Of all the entries below, retype only the lines from the one with "967 554 23750" through the one with "401 413 15469", exactly as they appear.

=== Section Start ===

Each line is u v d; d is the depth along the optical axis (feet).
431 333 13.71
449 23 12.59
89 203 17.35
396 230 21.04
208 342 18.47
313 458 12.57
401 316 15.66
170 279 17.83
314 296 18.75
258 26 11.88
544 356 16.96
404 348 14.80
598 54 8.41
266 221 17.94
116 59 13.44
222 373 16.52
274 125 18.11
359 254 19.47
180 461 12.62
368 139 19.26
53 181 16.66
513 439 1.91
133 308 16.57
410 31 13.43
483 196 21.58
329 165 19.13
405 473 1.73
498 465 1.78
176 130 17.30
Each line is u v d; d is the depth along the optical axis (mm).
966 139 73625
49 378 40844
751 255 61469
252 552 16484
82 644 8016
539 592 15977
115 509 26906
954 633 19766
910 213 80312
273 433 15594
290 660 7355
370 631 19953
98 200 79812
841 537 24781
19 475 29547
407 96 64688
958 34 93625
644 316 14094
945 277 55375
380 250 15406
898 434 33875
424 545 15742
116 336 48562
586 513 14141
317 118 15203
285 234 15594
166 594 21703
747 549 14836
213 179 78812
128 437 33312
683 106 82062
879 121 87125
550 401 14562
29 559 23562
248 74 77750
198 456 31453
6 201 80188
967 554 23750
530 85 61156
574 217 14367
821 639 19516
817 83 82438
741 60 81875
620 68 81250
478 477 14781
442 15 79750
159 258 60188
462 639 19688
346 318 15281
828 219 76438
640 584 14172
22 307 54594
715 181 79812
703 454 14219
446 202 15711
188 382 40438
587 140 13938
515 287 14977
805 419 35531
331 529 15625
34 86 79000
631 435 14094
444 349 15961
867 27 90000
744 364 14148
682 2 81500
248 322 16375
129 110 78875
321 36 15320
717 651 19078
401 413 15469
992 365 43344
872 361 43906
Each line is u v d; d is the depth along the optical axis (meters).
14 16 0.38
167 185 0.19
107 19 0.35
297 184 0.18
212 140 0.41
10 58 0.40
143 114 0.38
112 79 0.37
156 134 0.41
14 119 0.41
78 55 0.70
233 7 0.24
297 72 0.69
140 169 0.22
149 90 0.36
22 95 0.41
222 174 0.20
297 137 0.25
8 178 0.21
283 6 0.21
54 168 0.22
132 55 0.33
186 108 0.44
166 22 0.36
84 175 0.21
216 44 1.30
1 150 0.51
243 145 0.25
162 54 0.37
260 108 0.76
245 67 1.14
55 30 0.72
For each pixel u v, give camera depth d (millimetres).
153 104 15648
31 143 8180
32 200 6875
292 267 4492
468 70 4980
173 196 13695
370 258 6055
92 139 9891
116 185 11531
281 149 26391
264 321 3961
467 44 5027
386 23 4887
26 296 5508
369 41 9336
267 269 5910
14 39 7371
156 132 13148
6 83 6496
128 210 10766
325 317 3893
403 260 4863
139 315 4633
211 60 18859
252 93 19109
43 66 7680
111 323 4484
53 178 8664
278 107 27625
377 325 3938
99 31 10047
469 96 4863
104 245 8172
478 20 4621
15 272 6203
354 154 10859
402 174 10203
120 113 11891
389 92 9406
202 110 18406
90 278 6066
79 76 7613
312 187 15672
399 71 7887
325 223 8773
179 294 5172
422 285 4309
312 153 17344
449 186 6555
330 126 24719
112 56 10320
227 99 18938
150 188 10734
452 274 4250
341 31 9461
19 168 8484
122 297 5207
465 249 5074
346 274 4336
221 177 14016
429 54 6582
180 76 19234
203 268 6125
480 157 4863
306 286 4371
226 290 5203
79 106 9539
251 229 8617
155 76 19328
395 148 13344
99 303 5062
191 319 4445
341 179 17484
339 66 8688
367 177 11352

=== Section End ===

- **Answer to this exercise**:
967 554 23750
530 85 61156
574 217 14367
821 639 19516
817 83 82438
741 60 81875
620 68 81250
478 477 14781
442 15 79750
159 258 60188
462 639 19688
346 318 15281
828 219 76438
640 584 14172
22 307 54594
715 181 79812
703 454 14219
446 202 15711
188 382 40438
587 140 13938
515 287 14977
805 419 35531
331 529 15625
34 86 79000
631 435 14094
444 349 15961
867 27 90000
744 364 14148
682 2 81500
248 322 16375
129 110 78875
321 36 15320
717 651 19078
401 413 15469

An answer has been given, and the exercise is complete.